5.3 Right to Deletion

You can request deletion of your personal information. However, we may retain certain data where we have a legal obligation to do so, including:

• Test results and compliance records (retained for 7 years for regulatory purposes)
• Audit logs and security records (retained for 7 years)
• Billing and tax records (retained for 7 years as required by law)
• Data required for dispute resolution or legal proceedings

To request deletion, contact privacy@bioportal.io.

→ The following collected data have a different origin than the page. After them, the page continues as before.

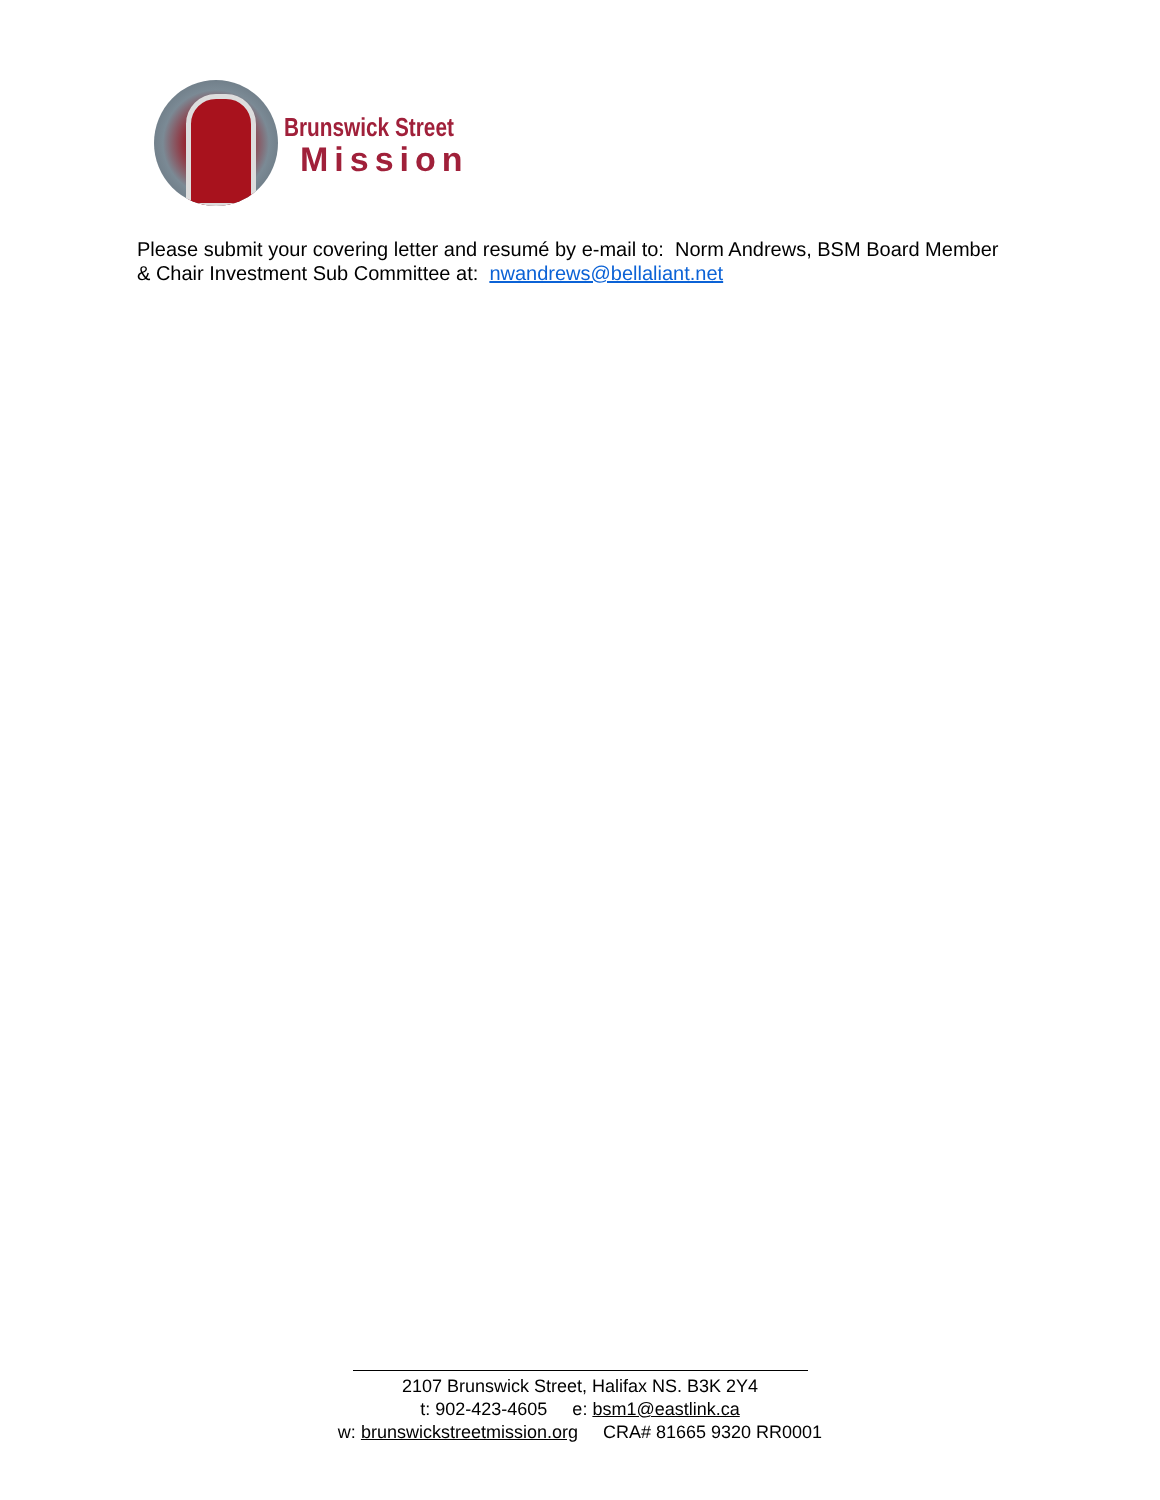Brunswick Street
Mission
Please submit your covering letter and resumé by e-mail to: Norm Andrews, BSM Board Member & Chair Investment Sub Committee at: nwandrews@bellaliant.net
2107 Brunswick Street, Halifax NS. B3K 2Y4
t: 902-423-4605 e: bsm1@eastlink.ca
w: brunswickstreetmission.org CRA# 81665 9320 RR0001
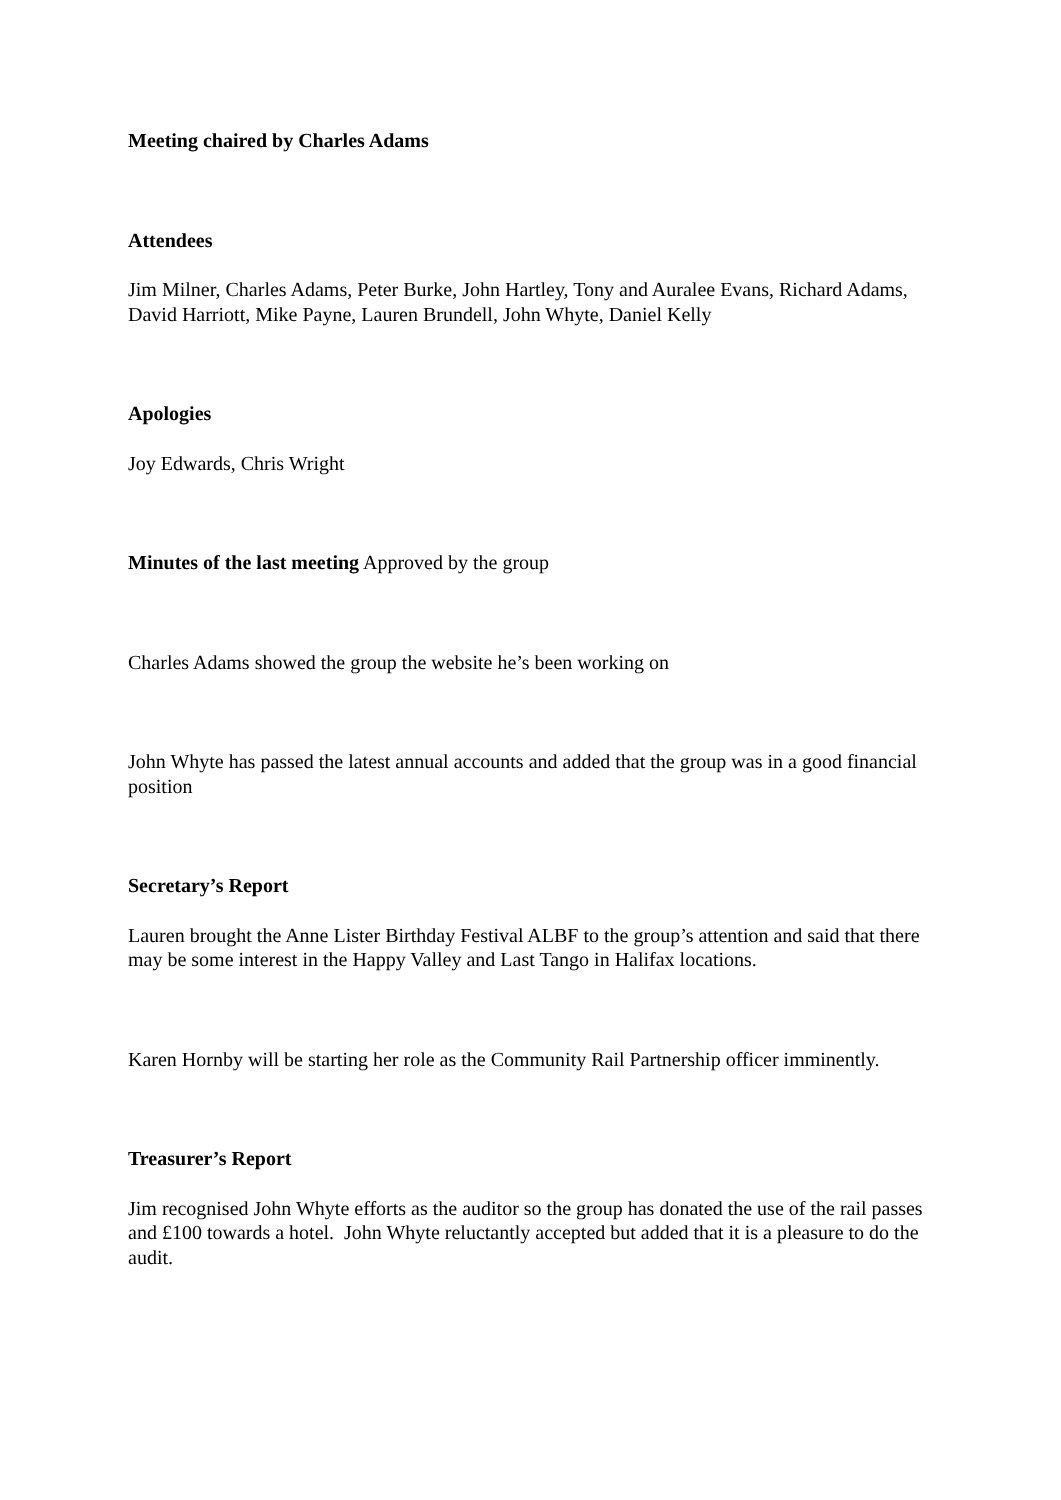Meeting chaired by Charles Adams
Attendees
Jim Milner, Charles Adams, Peter Burke, John Hartley, Tony and Auralee Evans, Richard Adams, David Harriott, Mike Payne, Lauren Brundell, John Whyte, Daniel Kelly
Apologies
Joy Edwards, Chris Wright
Minutes of the last meeting Approved by the group
Charles Adams showed the group the website he’s been working on
John Whyte has passed the latest annual accounts and added that the group was in a good financial position
Secretary’s Report
Lauren brought the Anne Lister Birthday Festival ALBF to the group’s attention and said that there may be some interest in the Happy Valley and Last Tango in Halifax locations.
Karen Hornby will be starting her role as the Community Rail Partnership officer imminently.
Treasurer’s Report
Jim recognised John Whyte efforts as the auditor so the group has donated the use of the rail passes and £100 towards a hotel. John Whyte reluctantly accepted but added that it is a pleasure to do the audit.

Personal identifiers will be removed after the required retention period.

5.4 Right to Complain

If you believe we have not handled your personal information appropriately, you have the right to lodge a complaint with the New Zealand Privacy Commissioner:

• Office of the Privacy Commissioner
• PO Box 10094, Wellington 6143, New Zealand
• Phone: 0800 803 909
• Email: enquiries@privacy.org.nz
• Website: privacy.org.nz

7.1 Within Your Organisation

Users within your company account can access data you create, subject to role-based permissions set by your company administrator.

7.2 Service Providers

We share data with third-party service providers (listed in Section 4) who help us deliver the Service. These providers are contractually obligated to protect your data and use it only for providing services to us.

7.3 Legal Obligations

We may disclose your information if required by law or in response to:

• Valid legal requests (court orders, subpoenas)
• Government or regulatory authority requests
• Emergency situations involving danger to life or health
• Enforcement of our Terms of Service
• Protection of our rights, property, or safety, or that of others

7.4 Business Transfers

If BioPortal is involved in a merger, acquisition, or sale of assets, your information may be transferred to the new owner. We will notify you before your information becomes subject to a different privacy policy.

9.1 Essential Cookies

Required for authentication, security, and core platform functionality. These cannot be disabled without preventing you from using the Service.

9.2 Analytics Cookies

Help us understand how users interact with the platform so we can improve it. We use Google Analytics with anonymised IP addresses.

9.3 Managing Cookies

You can control cookies through your browser settings. Note that disabling essential cookies will prevent you from using the Service.